• _Work request_
Copy the data exactly. Images are the one exception.

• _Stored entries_
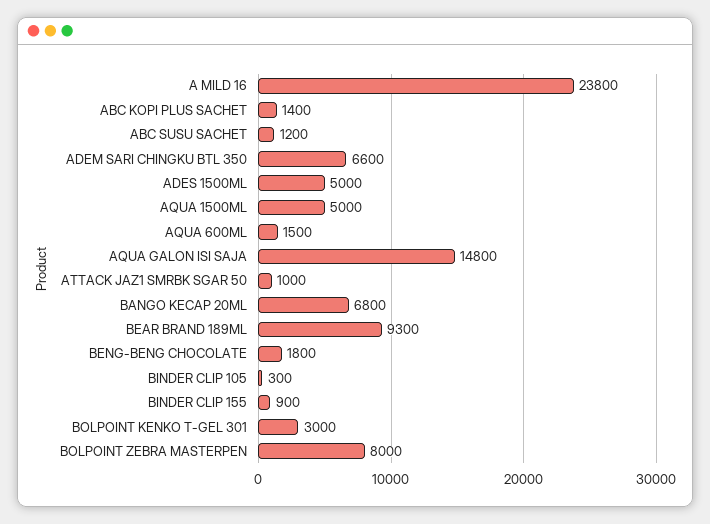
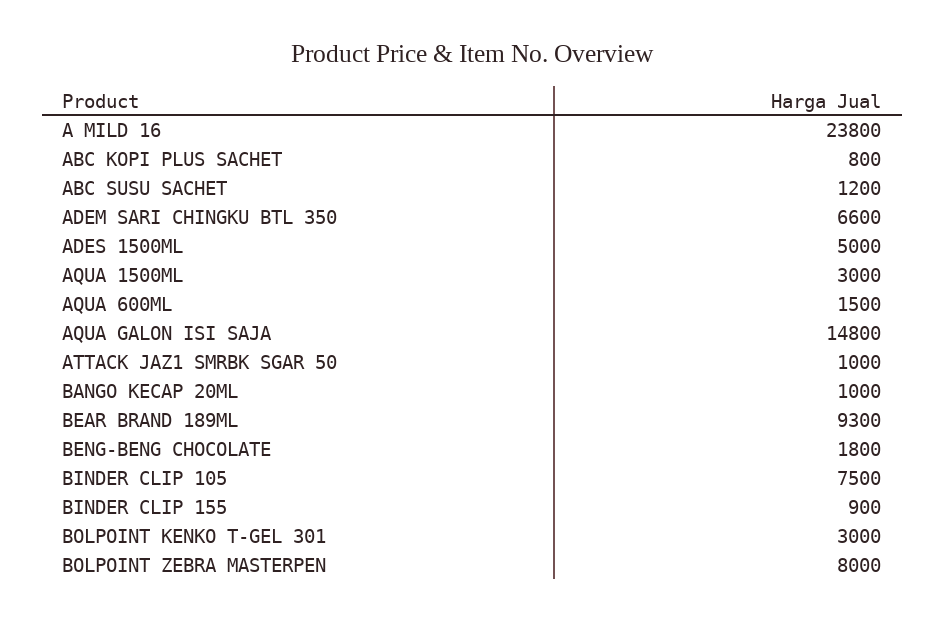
  {
    "A MILD 16": 23800,
-   "ABC KOPI PLUS SACHET": 1400,
+   "ABC KOPI PLUS SACHET": 800,
    "ABC SUSU SACHET": 1200,
    "ADEM SARI CHINGKU BTL 350": 6600,
    "ADES 1500ML": 5000,
-   "AQUA 1500ML": 5000,
+   "AQUA 1500ML": 3000,
    "AQUA 600ML": 1500,
    "AQUA GALON ISI SAJA": 14800,
    "ATTACK JAZ1 SMRBK SGAR 50": 1000,
-   "BANGO KECAP 20ML": 6800,
+   "BANGO KECAP 20ML": 1000,
    "BEAR BRAND 189ML": 9300,
    "BENG-BENG CHOCOLATE": 1800,
-   "BINDER CLIP 105": 300,
+   "BINDER CLIP 105": 7500,
    "BINDER CLIP 155": 900,
    "BOLPOINT KENKO T-GEL 301": 3000,
    "BOLPOINT ZEBRA MASTERPEN": 8000
  }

• _Output of the exercise_
  {
    "A MILD 16": 23800,
-   "ABC KOPI PLUS SACHET": 1400,
+   "ABC KOPI PLUS SACHET": 800,
    "ABC SUSU SACHET": 1200,
    "ADEM SARI CHINGKU BTL 350": 6600,
    "ADES 1500ML": 5000,
-   "AQUA 1500ML": 5000,
+   "AQUA 1500ML": 3000,
    "AQUA 600ML": 1500,
    "AQUA GALON ISI SAJA": 14800,
    "ATTACK JAZ1 SMRBK SGAR 50": 1000,
-   "BANGO KECAP 20ML": 6800,
+   "BANGO KECAP 20ML": 1000,
    "BEAR BRAND 189ML": 9300,
    "BENG-BENG CHOCOLATE": 1800,
-   "BINDER CLIP 105": 300,
+   "BINDER CLIP 105": 7500,
    "BINDER CLIP 155": 900,
    "BOLPOINT KENKO T-GEL 301": 3000,
    "BOLPOINT ZEBRA MASTERPEN": 8000
  }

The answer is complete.